Why? There were many reasons, I’m sure, but here’s the most troubling one: The images in the songs confirmed white listeners’ lowly view of black people. That put me into a deep funk, which continued long after the concert was over.
Now I’m in a funk again, thanks to remarks about Duke University basketball by Jalen Rose. In a new ESPN documentary about the so-called “Fab Five” hoops team at the University of Michigan in the early 1990s, Mr. Rose (a member of the Fab Five) says that he and the other African-Americans on the Michigan squad believed that Duke “only recruited black players who were Uncle Toms.”
Rose singled out the former Duke standout Grant Hill, noting that Mr. Hill grew up in a two-parent household and that his mother and father had both attended college. The comment drew a calm but pointed rebuke last week from Hill, who cautioned Rose against “stereotyping” black people.
Meanwhile, Internet chat rooms lit up with debate about Rose’s comments. Was he just “keepin’ it real,” describing the way young black males from hardscrabble circumstances view the world? Or did the comments signal something more sinister in the black community, which too often stigmatizes successful African-Americans as somehow less than black?

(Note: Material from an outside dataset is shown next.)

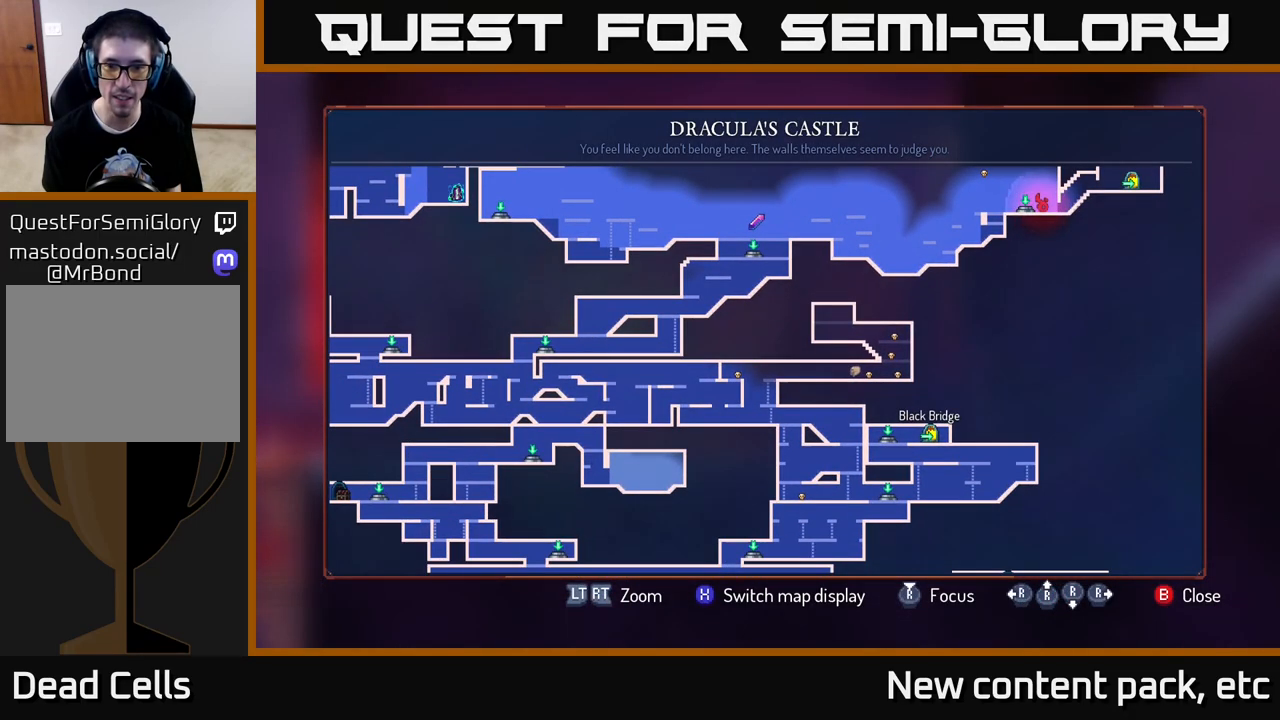
{"buttons": [], "left_stick": "center", "right_stick": "center", "events": [[117, "left_stick", "right"], [333, "left_stick", "center"]]}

Are 'real' blacks uneducated with single-parents?
These are all good questions, but they ignore the role of the white community in this scenario. And that’s too bad, because Rose’s comments – like many rap songs – reinforce every anti-black prejudice in the white mind.
If African-Americans with two-parent families and formal education are somehow sellouts or Uncle Toms, after all, that means “real” or authentic blacks are uneducated people who live in single-parent homes. If you were a white person who openly despised African-Americans, wouldn’t that be sweet music to your ears?
And it’s not just outright racists who groove to the tune. It finds a different kind of audience among well-meaning liberals in the academy, who frequently describe the kinds of virtues exemplified by Hill’s family – hard work, marital stability, and an emphasis upon education – as “white middle-class values.” In this argument, low rates of education and higher rates of single-parenthood are part of African-American culture; so any effort to change them reflects an imposition of “white” values upon black people.